On Thursday, the IS branch in Libya issued a statement saying the pair, who went missing there in early September, had been executed because they had "sowed corruption in the land."

But echoing official statements, the head of the National Syndicate of Tunisian Journalists, Neji Bghouri, said the "news has still not been confirmed" and called on the government to uncover the truth.

"We chose to be journalists, and we know it is difficult.
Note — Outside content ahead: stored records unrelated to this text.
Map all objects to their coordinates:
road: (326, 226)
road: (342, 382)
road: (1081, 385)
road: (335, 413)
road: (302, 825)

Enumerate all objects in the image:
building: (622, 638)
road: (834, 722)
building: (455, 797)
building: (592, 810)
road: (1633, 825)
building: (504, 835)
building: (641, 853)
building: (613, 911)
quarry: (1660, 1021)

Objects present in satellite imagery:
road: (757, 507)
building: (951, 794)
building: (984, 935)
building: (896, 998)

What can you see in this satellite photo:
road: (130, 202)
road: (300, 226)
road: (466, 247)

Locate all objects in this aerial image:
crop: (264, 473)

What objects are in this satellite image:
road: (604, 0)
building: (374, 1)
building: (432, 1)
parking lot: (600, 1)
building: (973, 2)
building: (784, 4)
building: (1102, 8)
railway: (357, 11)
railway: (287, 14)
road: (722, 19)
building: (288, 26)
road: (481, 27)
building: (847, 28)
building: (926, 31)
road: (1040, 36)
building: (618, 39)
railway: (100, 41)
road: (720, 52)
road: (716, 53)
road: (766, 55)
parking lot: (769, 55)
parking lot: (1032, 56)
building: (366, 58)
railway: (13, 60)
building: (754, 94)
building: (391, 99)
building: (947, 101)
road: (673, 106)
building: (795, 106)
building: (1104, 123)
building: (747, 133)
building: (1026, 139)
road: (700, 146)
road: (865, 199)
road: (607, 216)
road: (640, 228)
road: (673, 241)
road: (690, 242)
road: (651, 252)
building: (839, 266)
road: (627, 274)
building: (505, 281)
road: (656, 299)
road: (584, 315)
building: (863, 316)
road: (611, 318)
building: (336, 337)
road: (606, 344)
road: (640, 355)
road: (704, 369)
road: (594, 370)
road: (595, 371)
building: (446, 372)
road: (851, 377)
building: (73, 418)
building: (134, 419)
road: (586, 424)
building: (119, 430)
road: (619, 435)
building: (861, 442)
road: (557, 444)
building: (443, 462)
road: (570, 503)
We have chosen freedom and we will carry on," he said.

Sami Ktari, father of one of the two, called on the authorities to "take the matter seriously."

Newly elected President Beji Caid Essebsi met the families of the two men Friday but has not made any public statement about the case.

But Foreign Minister Mongi Hamdi said the authorities are following the case "minute by minute."

Until such time as the claim of their deaths is confirmed, he said "we hope that they are false."

Hamdi expressed frustration Thursday over failed efforts to secure the two men's release, saying "we do not know who kidnapped them, why they kidnapped them or where they are."

Chourabi, an investigative journalist and blogger who was active during Tunisia's 2011 revolution, and Ktari, a photographer, went missing in the Ajdabiya district of eastern Libya on September 8.

Libya has been engulfed by chaos since the 2011 NATO-backed uprising that toppled and killed veteran dictator Moamer Kadhafi, with two rival governments and a host of militias now vying for territory.

IS has seized swathes of Iraq and Syria, declaring a "caliphate" and committing widespread atrocities, including the beheading of Western hostages.